---------- Source records ----------
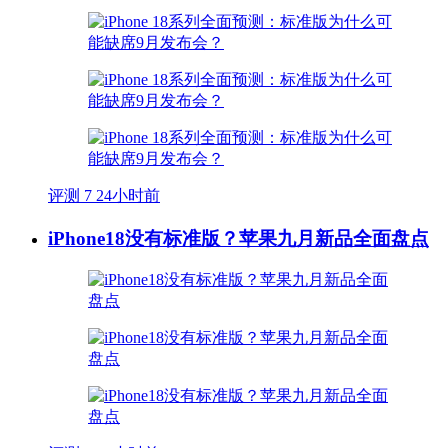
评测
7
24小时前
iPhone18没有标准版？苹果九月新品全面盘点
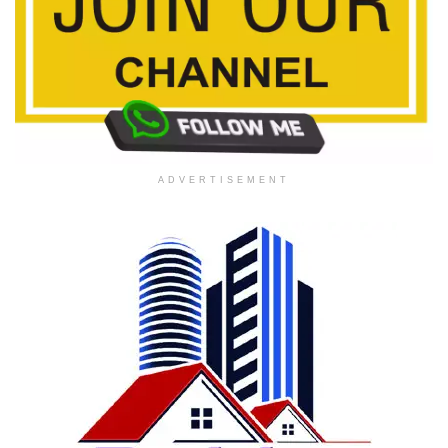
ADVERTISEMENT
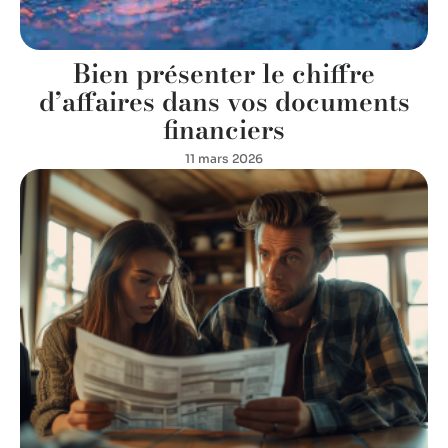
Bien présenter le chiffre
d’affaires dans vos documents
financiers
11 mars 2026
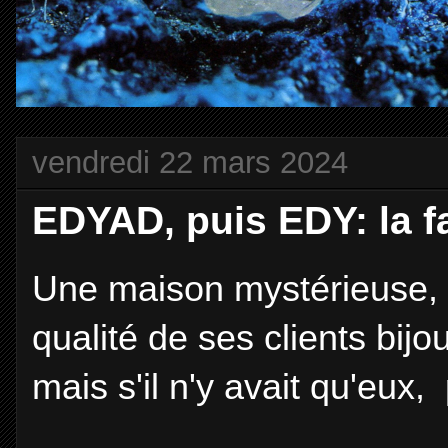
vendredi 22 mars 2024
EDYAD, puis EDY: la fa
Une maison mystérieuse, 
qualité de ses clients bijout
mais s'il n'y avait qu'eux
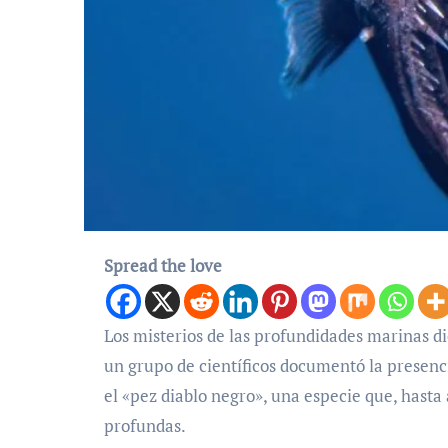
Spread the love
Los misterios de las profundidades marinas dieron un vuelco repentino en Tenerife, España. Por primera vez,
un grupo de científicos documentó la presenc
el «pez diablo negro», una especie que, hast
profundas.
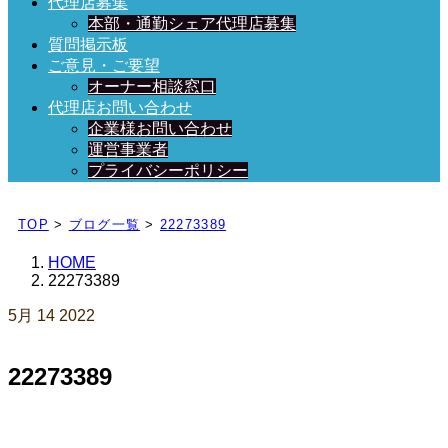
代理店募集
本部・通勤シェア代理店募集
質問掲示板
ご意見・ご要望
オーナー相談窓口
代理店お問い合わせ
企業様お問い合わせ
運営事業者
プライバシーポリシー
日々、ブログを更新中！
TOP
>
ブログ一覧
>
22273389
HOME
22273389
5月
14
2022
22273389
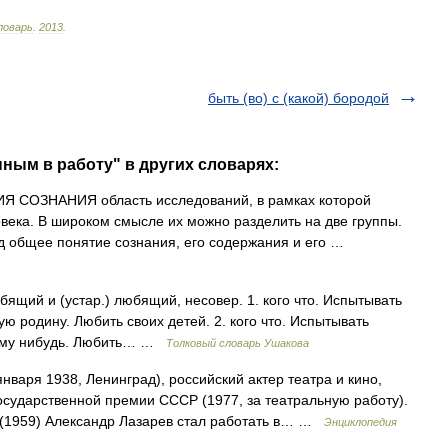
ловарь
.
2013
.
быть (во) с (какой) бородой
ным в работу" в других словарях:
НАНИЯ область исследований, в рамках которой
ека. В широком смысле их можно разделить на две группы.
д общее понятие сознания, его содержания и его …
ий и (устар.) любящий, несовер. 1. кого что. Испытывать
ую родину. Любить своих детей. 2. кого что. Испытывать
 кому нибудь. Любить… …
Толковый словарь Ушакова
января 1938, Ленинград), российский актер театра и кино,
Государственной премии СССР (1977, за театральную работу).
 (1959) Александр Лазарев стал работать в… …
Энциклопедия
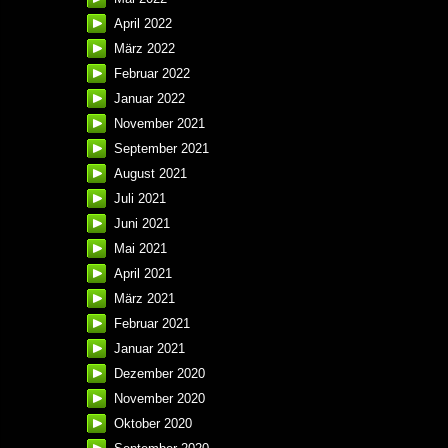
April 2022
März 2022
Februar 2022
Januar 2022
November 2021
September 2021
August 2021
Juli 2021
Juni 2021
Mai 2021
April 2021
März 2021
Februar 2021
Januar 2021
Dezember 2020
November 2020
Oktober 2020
----------
Copy out every line of text in the records above exactly as it reads, leaving the pictures out of your answer.

评测
7
24小时前
iPhone18没有标准版？苹果九月新品全面盘点
ADVERTISEMENT
Bien présenter le chiffre
d’affaires dans vos documents
financiers
11 mars 2026
vendredi 22 mars 2024
EDYAD, puis EDY: la fa
Une maison mystérieuse, 
qualité de ses clients bijout
mais s'il n'y avait qu'eux
Spread the love
Los misterios de las profundidades marinas dieron un vuelco repentino en Tenerife, España. Por primera vez,
un grupo de científicos documentó la presenc
el «pez diablo negro», una especie que, hast
profundas.
代理店募集
本部・通勤シェア代理店募集
質問掲示板
ご意見・ご要望
オーナー相談窓口
代理店お問い合わせ
企業様お問い合わせ
運営事業者
プライバシーポリシー
日々、ブログを更新中！
TOP
>
ブログ一覧
>
22273389
HOME
22273389
5月
14
2022
22273389
ловарь
.
2013
.
быть (во) с (какой) бородой
ным в работу" в других словарях:
НАНИЯ область исследований, в рамках которой
ека. В широком смысле их можно разделить на две группы.
д общее понятие сознания, его содержания и его …
ий и (устар.) любящий, несовер. 1. кого что. Испытывать
ую родину. Любить своих детей. 2. кого что. Испытывать
 кому нибудь. Любить… …
Толковый словарь Ушакова
января 1938, Ленинград), российский актер театра и кино,
Государственной премии СССР (1977, за театральную работу).
 (1959) Александр Лазарев стал работать в… …
Энциклопедия
April 2022
März 2022
Februar 2022
Januar 2022
November 2021
September 2021
August 2021
Juli 2021
Juni 2021
Mai 2021
April 2021
März 2021
Februar 2021
Januar 2021
Dezember 2020
November 2020
Oktober 2020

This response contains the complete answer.